▶ Task directions
Output as a Markdown table with the columns No. and Text the lines of the rows below, starting with the line that contains "bar does it read?" and going on through the line that contains "A: 30.6inHg", numbering each line and skipping blank lines. Leave the pictures out of the table.

......

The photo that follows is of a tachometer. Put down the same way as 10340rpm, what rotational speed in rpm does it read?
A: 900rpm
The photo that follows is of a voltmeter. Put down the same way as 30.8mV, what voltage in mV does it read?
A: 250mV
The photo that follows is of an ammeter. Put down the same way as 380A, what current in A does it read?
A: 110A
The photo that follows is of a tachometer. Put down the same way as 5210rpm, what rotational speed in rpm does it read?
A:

......

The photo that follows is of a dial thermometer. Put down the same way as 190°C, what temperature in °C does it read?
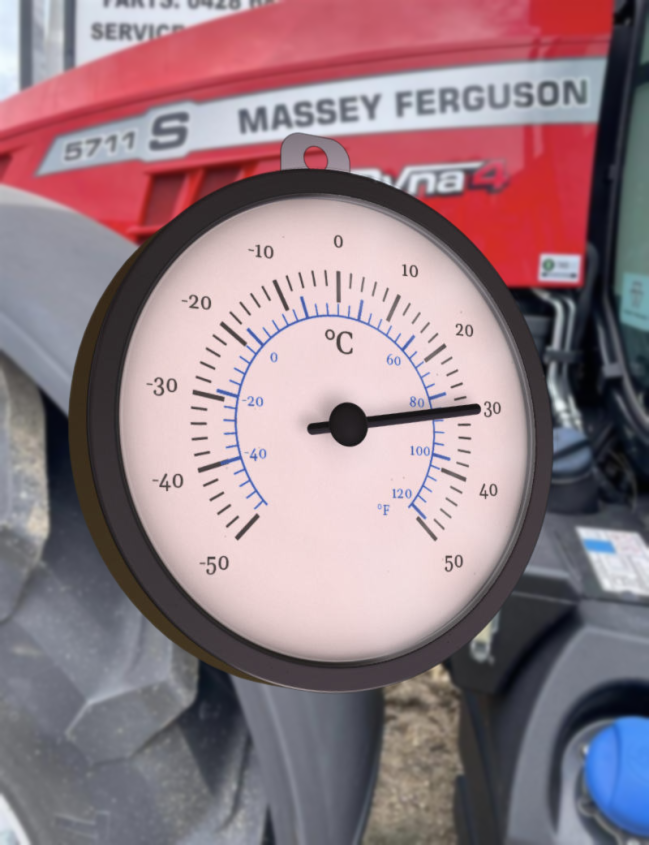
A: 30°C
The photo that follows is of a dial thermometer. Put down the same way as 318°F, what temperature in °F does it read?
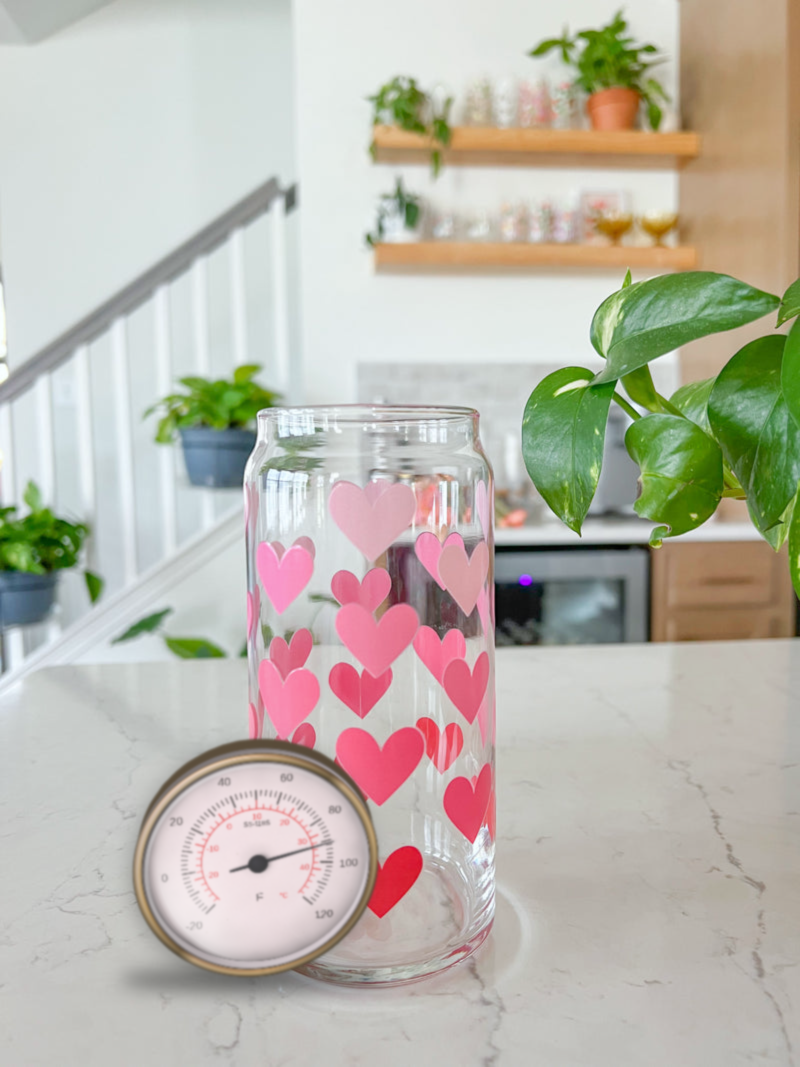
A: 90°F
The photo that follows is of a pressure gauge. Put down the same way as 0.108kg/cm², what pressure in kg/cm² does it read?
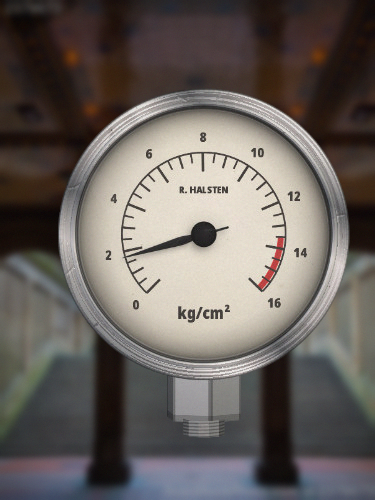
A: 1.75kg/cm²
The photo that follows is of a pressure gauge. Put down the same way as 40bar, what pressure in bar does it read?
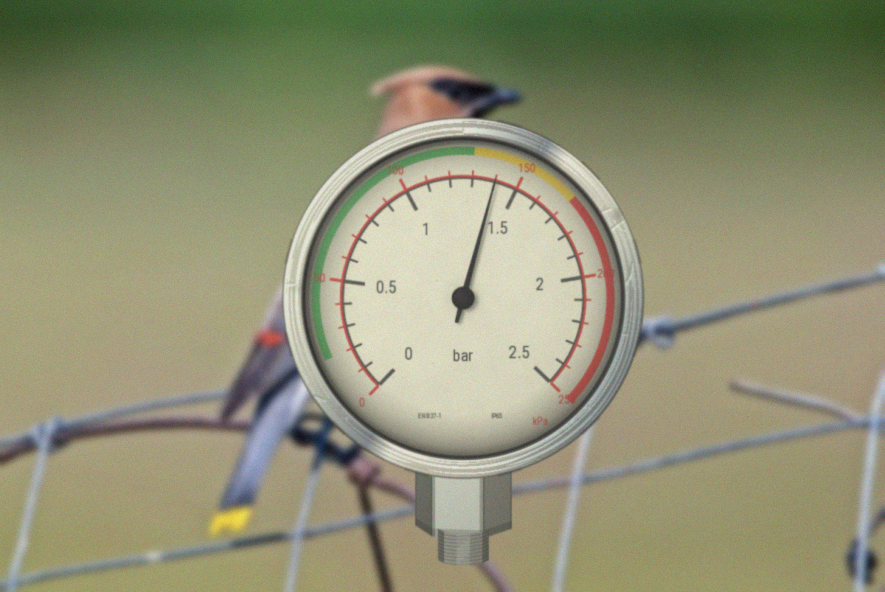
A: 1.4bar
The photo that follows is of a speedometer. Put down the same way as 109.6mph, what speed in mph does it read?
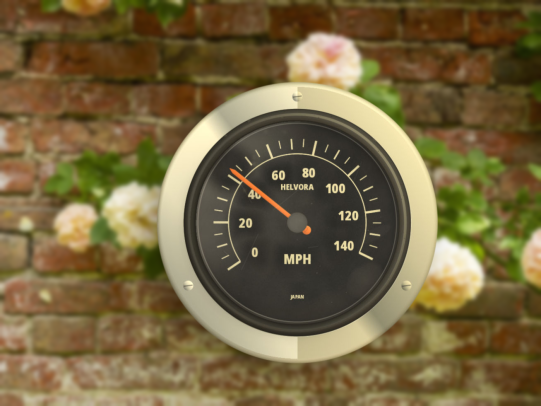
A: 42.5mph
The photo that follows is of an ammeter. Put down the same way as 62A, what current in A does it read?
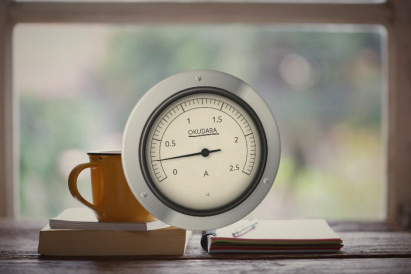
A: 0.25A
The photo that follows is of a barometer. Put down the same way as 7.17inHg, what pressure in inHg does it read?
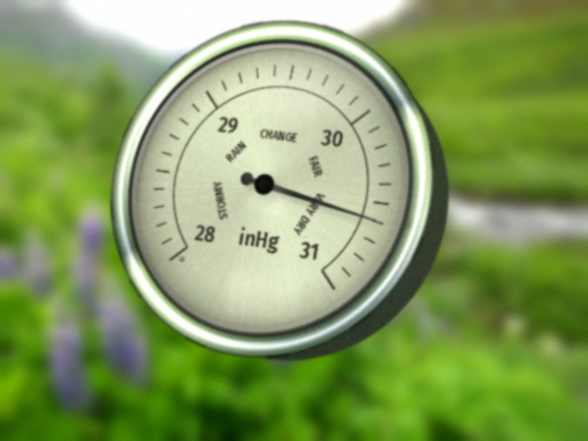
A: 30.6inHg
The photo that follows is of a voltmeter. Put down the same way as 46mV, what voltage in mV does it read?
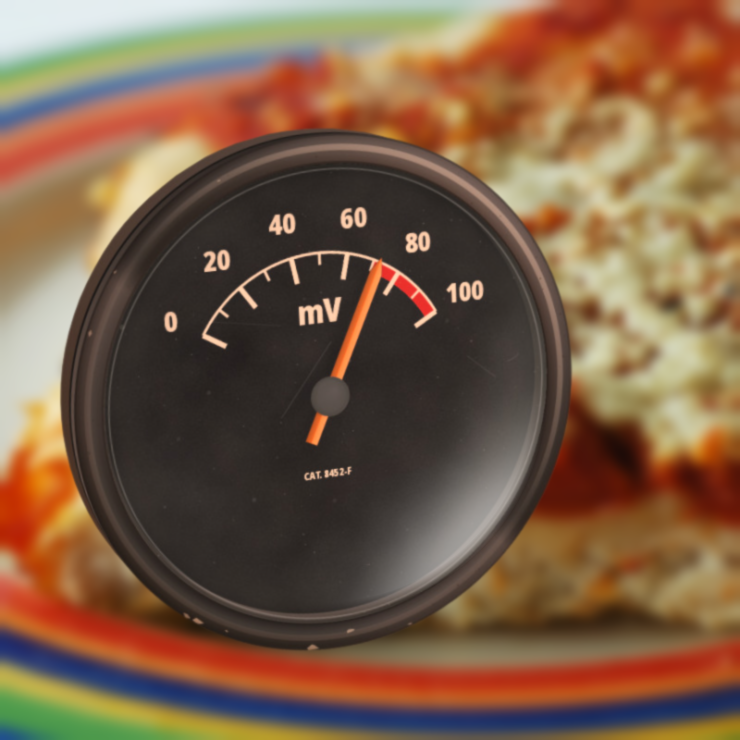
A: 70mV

......

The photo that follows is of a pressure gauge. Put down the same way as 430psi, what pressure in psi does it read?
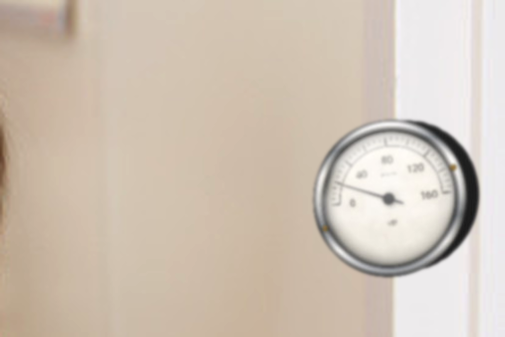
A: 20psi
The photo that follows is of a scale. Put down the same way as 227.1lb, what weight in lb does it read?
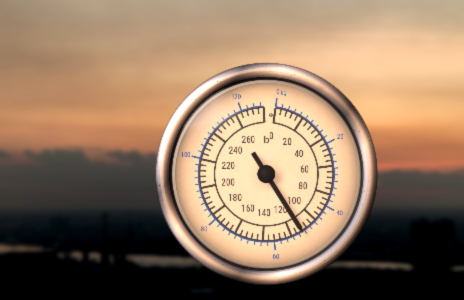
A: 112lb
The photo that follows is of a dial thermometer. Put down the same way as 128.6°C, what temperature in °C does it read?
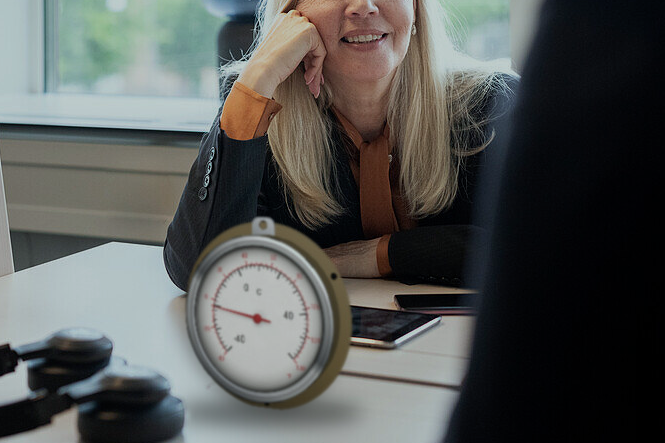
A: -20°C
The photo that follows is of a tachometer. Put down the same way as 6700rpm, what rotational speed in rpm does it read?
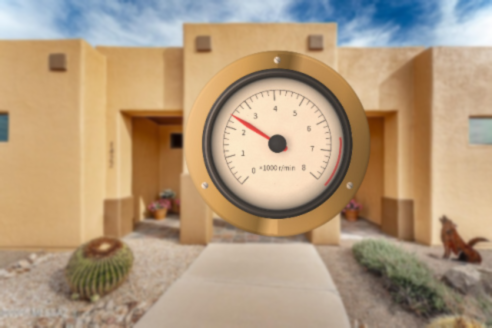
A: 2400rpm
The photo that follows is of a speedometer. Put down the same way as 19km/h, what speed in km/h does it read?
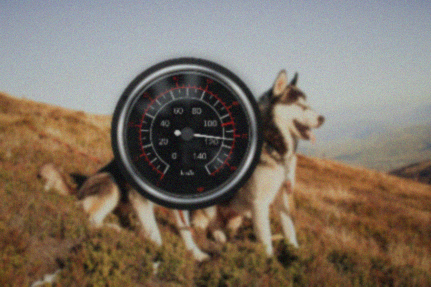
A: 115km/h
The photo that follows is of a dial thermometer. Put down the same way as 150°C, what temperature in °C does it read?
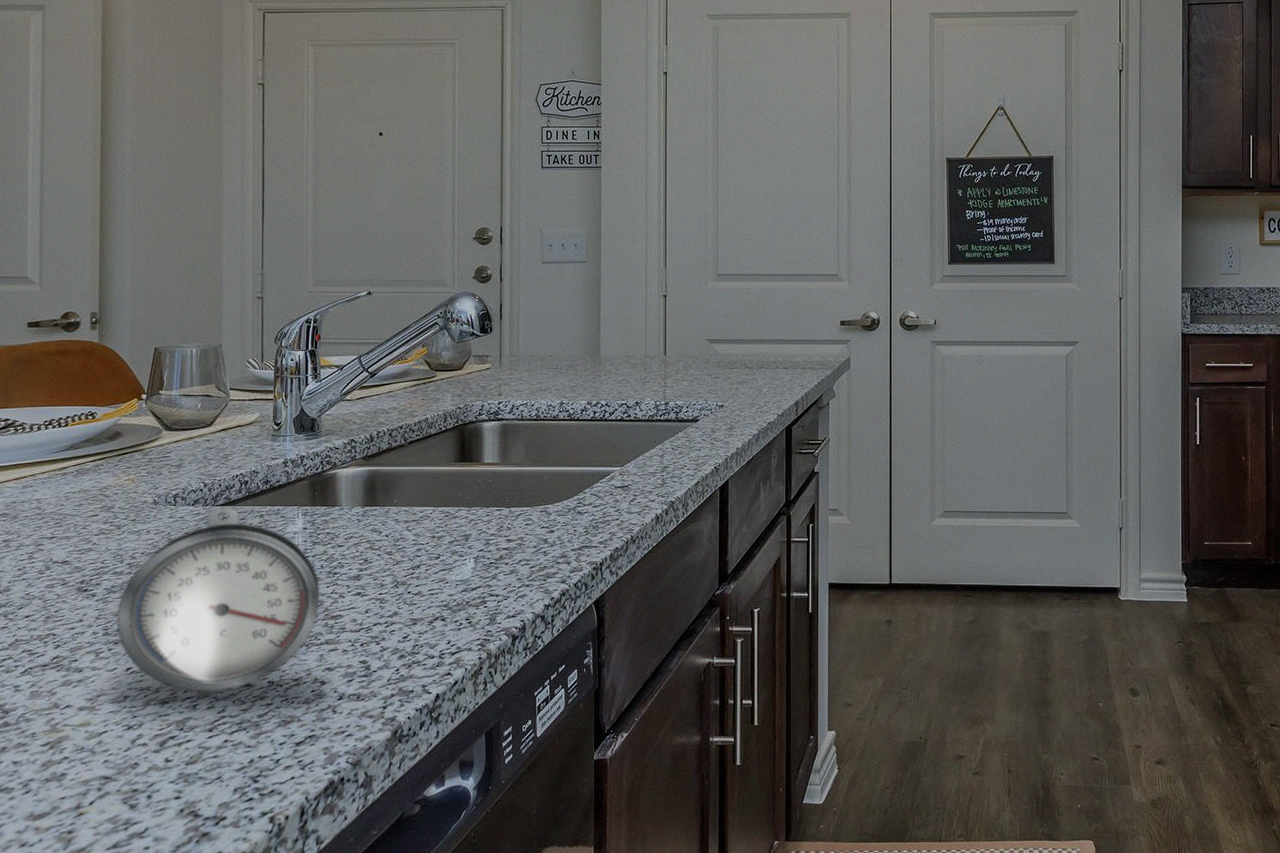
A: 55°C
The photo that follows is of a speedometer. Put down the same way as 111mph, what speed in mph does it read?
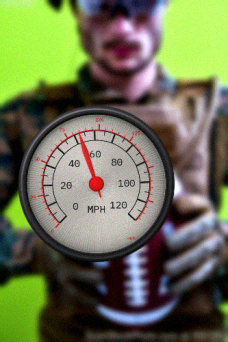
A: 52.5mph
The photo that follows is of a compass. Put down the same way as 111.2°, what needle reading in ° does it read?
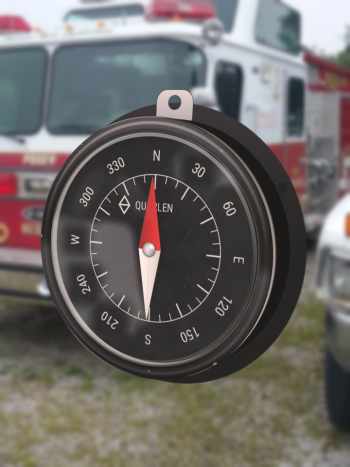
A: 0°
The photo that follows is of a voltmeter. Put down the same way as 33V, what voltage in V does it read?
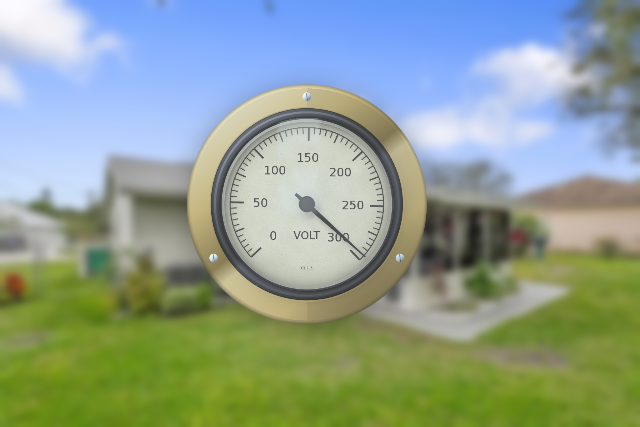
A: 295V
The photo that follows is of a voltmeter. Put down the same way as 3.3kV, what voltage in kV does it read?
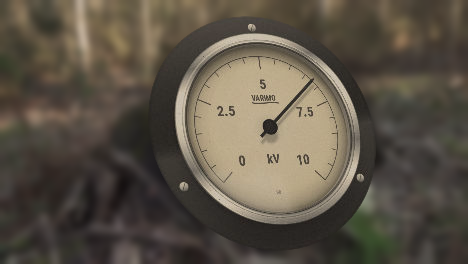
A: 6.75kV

......

▶ Task solution
| No. | Text |
|---|---|
| 1 | The photo that follows is of a pressure gauge. Put down the same way as 40bar, what pressure in bar does it read? |
| 2 | A: 1.4bar |
| 3 | The photo that follows is of a speedometer. Put down the same way as 109.6mph, what speed in mph does it read? |
| 4 | A: 42.5mph |
| 5 | The photo that follows is of an ammeter. Put down the same way as 62A, what current in A does it read? |
| 6 | A: 0.25A |
| 7 | The photo that follows is of a barometer. Put down the same way as 7.17inHg, what pressure in inHg does it read? |
| 8 | A: 30.6inHg |